* [What the exercise asks]
In the records that follow, skip the pictures and print everything else exactly.

* [Study material]
# # # # # # #

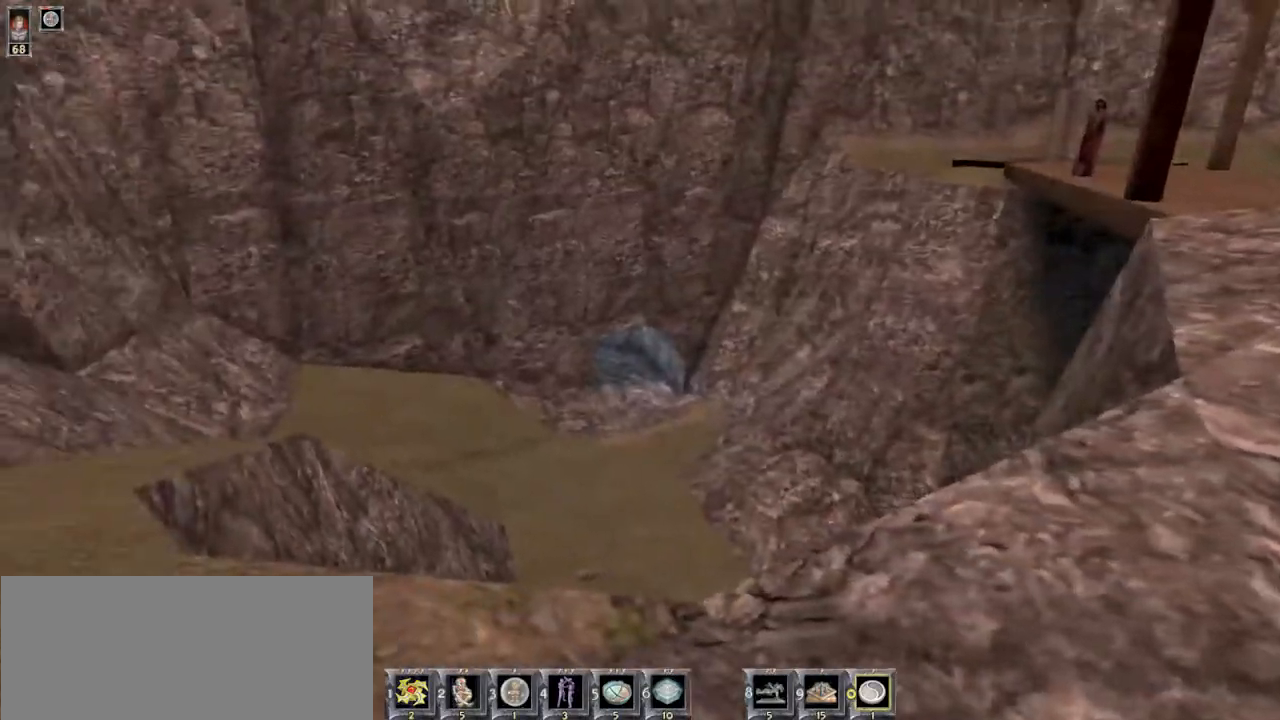
{"keys": [], "mouse": [], "events": [[334, "w", "up"], [367, "d", "up"]]}
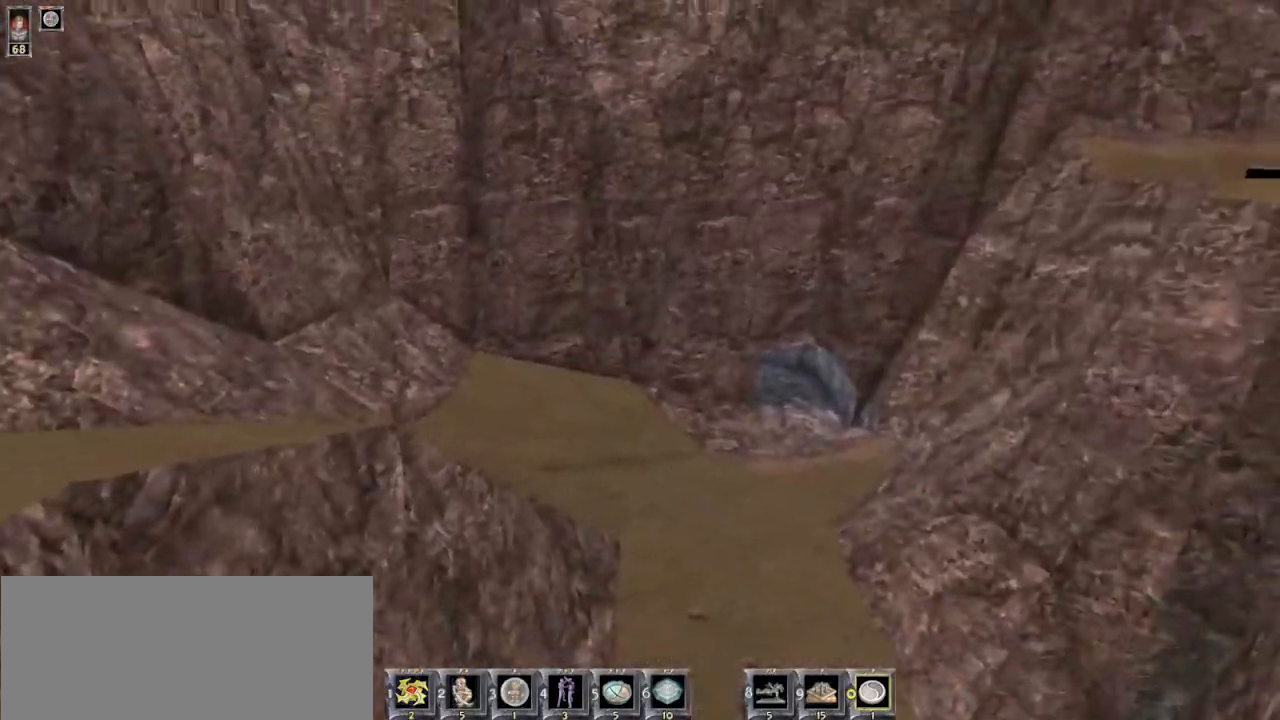
{"keys": ["a", "s"], "mouse": [], "events": [[134, "a", "down"], [267, "a", "up"], [500, "a", "down"], [500, "s", "down"]]}
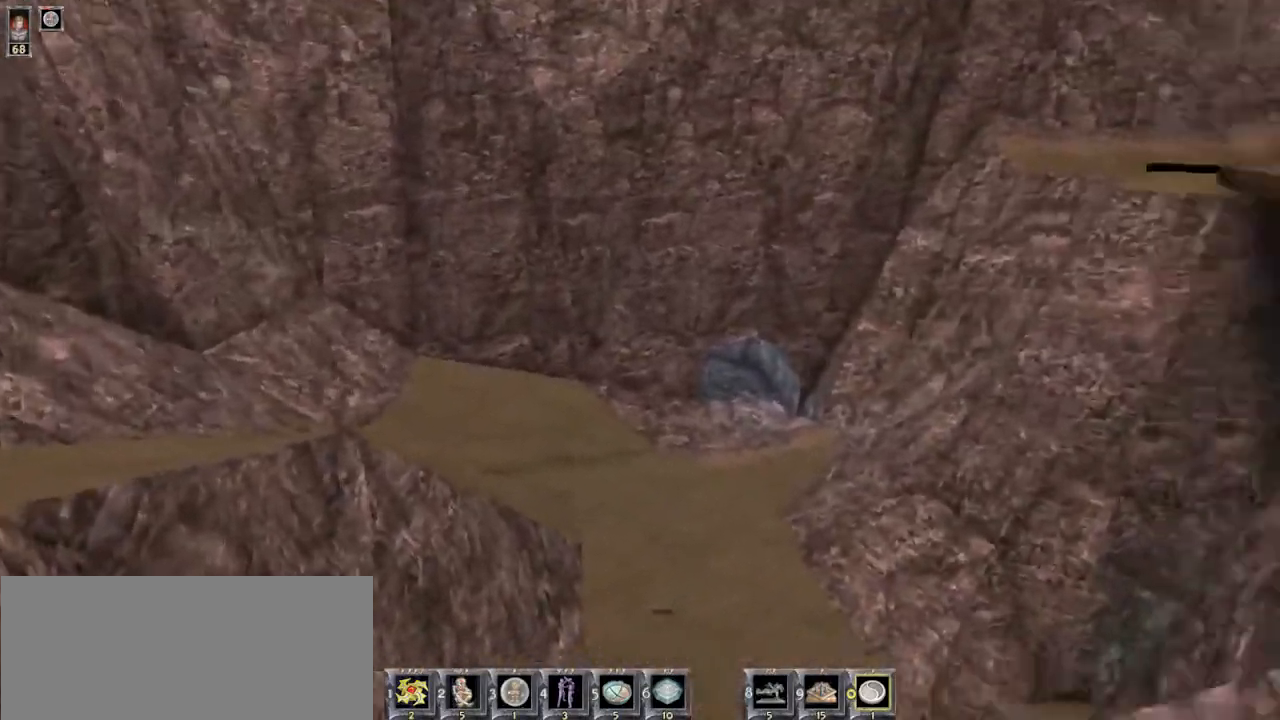
{"keys": [], "mouse": [], "events": [[200, "a", "up"], [367, "s", "up"]]}
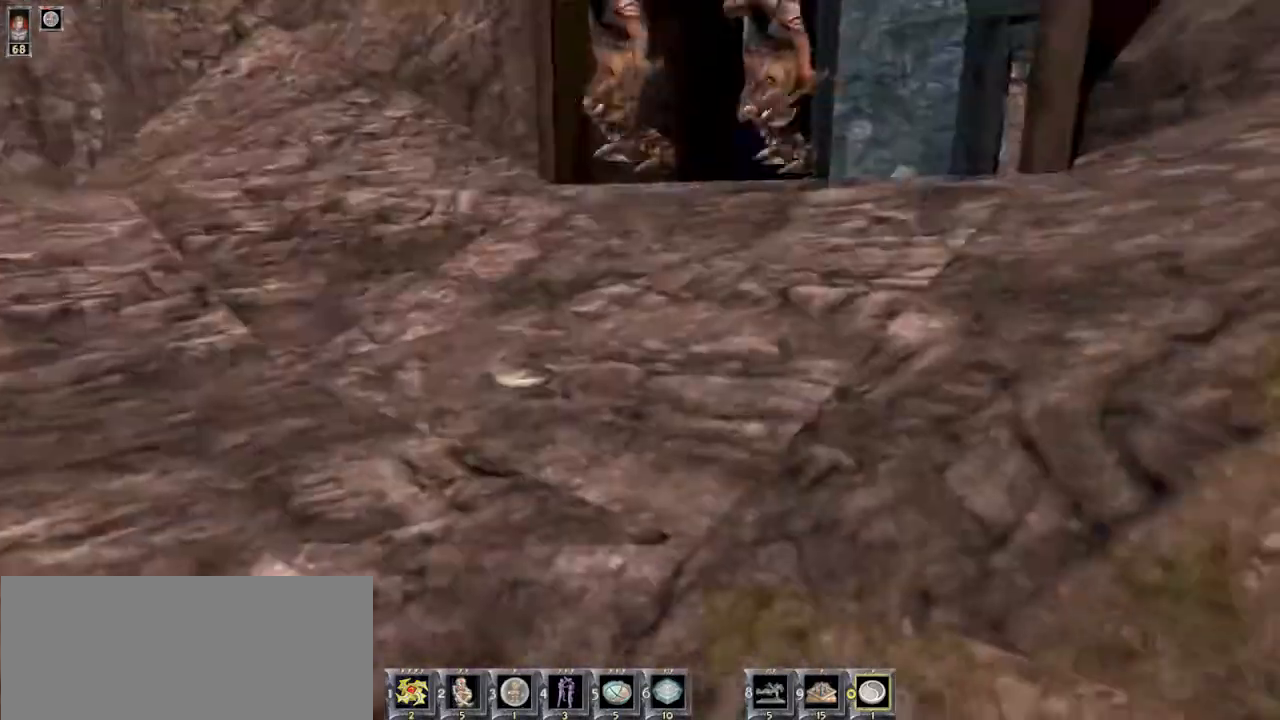
{"keys": [], "mouse": [], "events": [[34, "w", "down"], [334, "w", "up"]]}
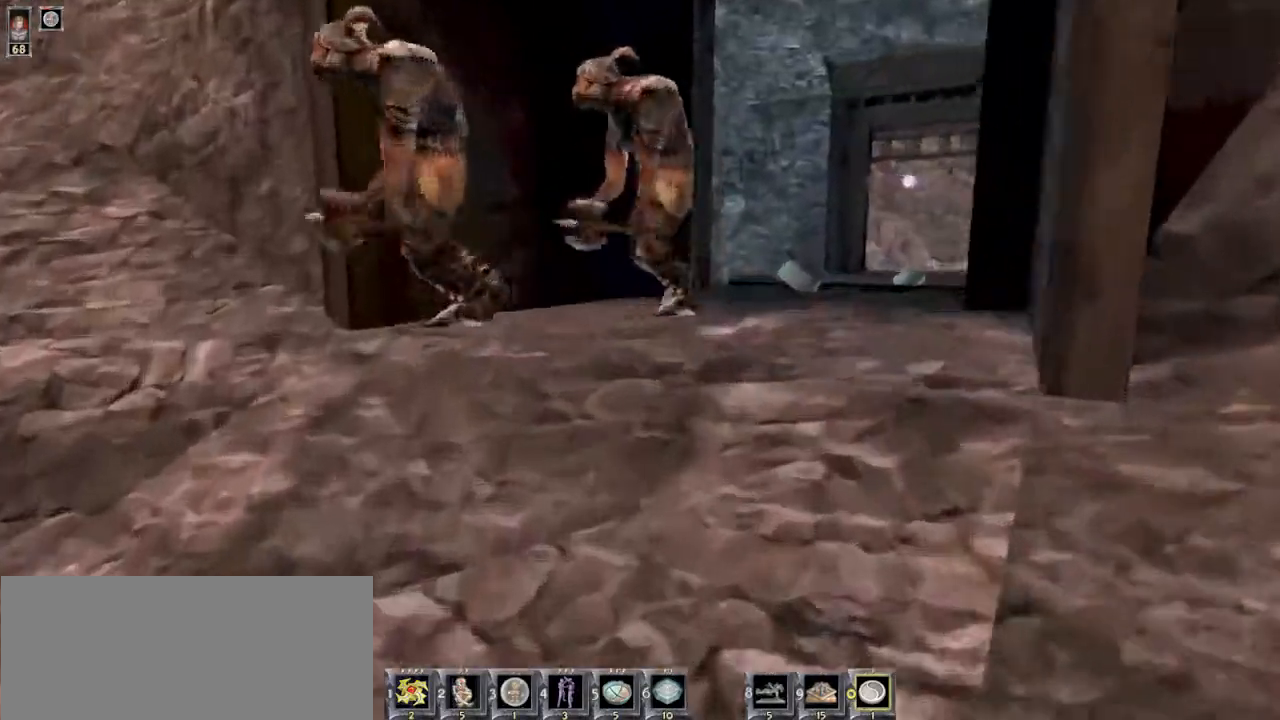
{"keys": ["d"], "mouse": [], "events": [[34, "w", "down"], [67, "d", "down"], [134, "d", "up"], [300, "d", "down"], [300, "w", "up"]]}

# # # # # # #

* [The answer]
{"keys": [], "mouse": [], "events": [[334, "w", "up"], [367, "d", "up"]]}
{"keys": ["a", "s"], "mouse": [], "events": [[134, "a", "down"], [267, "a", "up"], [500, "a", "down"], [500, "s", "down"]]}
{"keys": [], "mouse": [], "events": [[200, "a", "up"], [367, "s", "up"]]}
{"keys": [], "mouse": [], "events": [[34, "w", "down"], [334, "w", "up"]]}
{"keys": ["d"], "mouse": [], "events": [[34, "w", "down"], [67, "d", "down"], [134, "d", "up"], [300, "d", "down"], [300, "w", "up"]]}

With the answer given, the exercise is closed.